The goal of the course is to illustrate the experimental methods used in particle physics directly involving students in all phases; from the project to the data analysis of small scale experiments using silicon semiconductor telescopes and plastic scintillators.
Expected learning outcomes
The student will acquire the following skills:
1. He will be able to describe how silicon detectors and plastic scintillators works;
2. He will be able to calculate the energy released in a material from a particle at MIP and to determine the half life of the positron;
3. He will be able to build up the acquisition chain for both the experiments; i.d. the energy in the semiconductors and the measurements of time for the determination of the half life of the positronium;
4. He will be able to analyze the data in order to reconstruct the Landau curves and the positronium half life.

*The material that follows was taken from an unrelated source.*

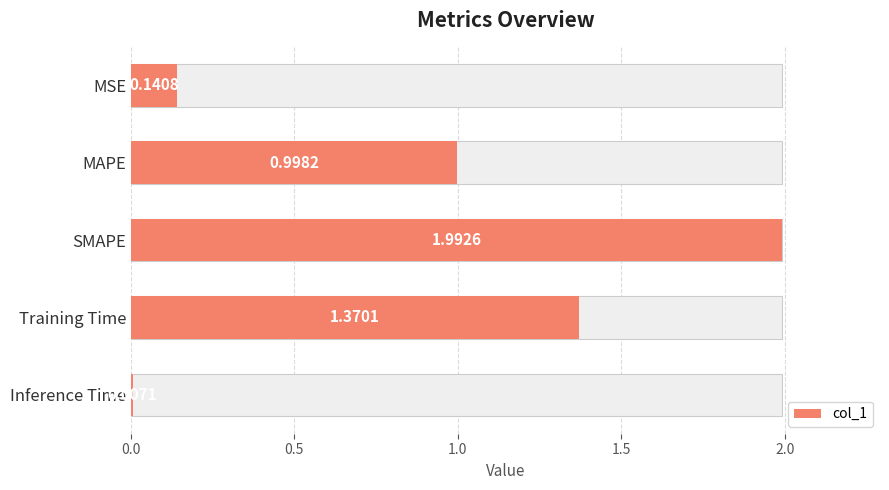

Is it true that the value at SMAPE is 3.3?

False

Lesson period: First semester
(In case of multiple editions, please check the period, as it may vary)
The laboratory activities deal with the measurement of the half-life of positronium and the reconstruction of the Landau curve in thin silicon detectors.

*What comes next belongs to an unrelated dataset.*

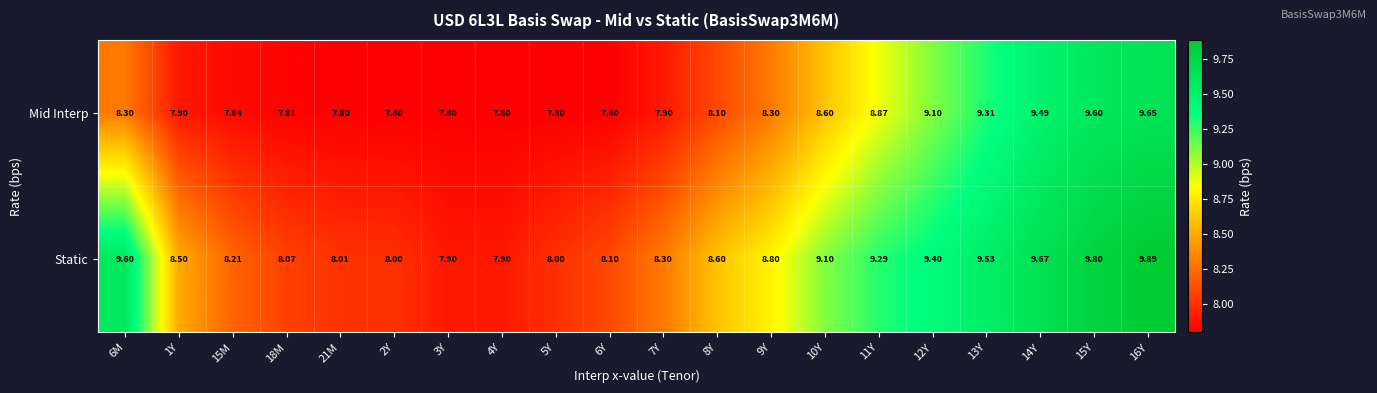

What is the difference between the highest and lowest values at 18M?

0.3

Prerequisites for admission
1. Basic knowledge of radioactivity and interaction of radiation with matter. 2. Knowledge of typical electronic instruments use in laboratory such as oscilloscopes, pulses generator, amplifiers. 3. Knowledge of silicon detectors and scintillator.

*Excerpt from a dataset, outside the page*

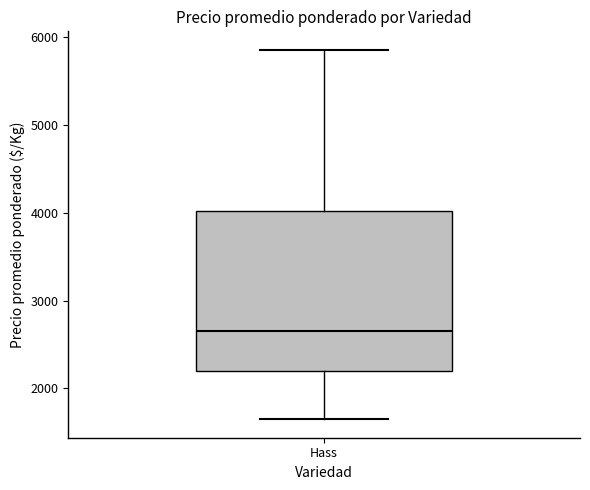

Transcribe this box plot: give where the median line is, the range the box spans, and where the two whiskers end, as read against the y-axis. The values are not printed on the chart, so give them approximately, as read against the axis.

median 2700, box 2200 to 4000, whiskers 1700 to 5900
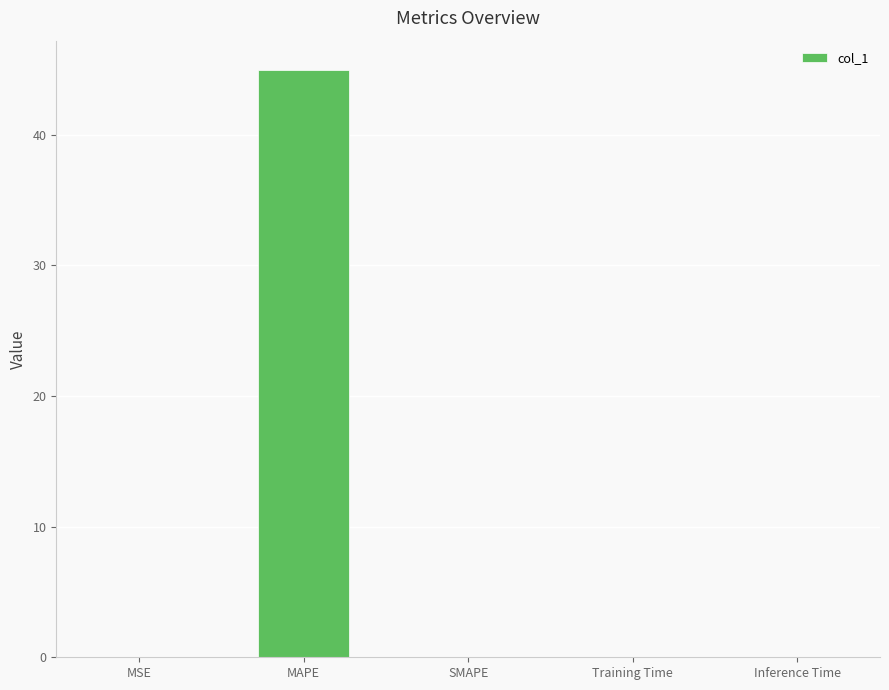

Which category has the highest value across all series?

MAPE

The two experiments will be first explained from a theoretical point of view; than they will be performed in laboratory after to have explained the use of the needed instrumentation.
G. Knoll, Radiation detection and measurements, Ed. J. Wiley C. Bui, M. Milazzo, Introduzione alle misure di fisica nucleare, Ed. Città Studi
Assessment methods and Criteria
Students have to present an elaborate of 30-40 pages in groups of three about the topics covered in the laboratory. During the examination students are invited individually to expose the content of the elaborate.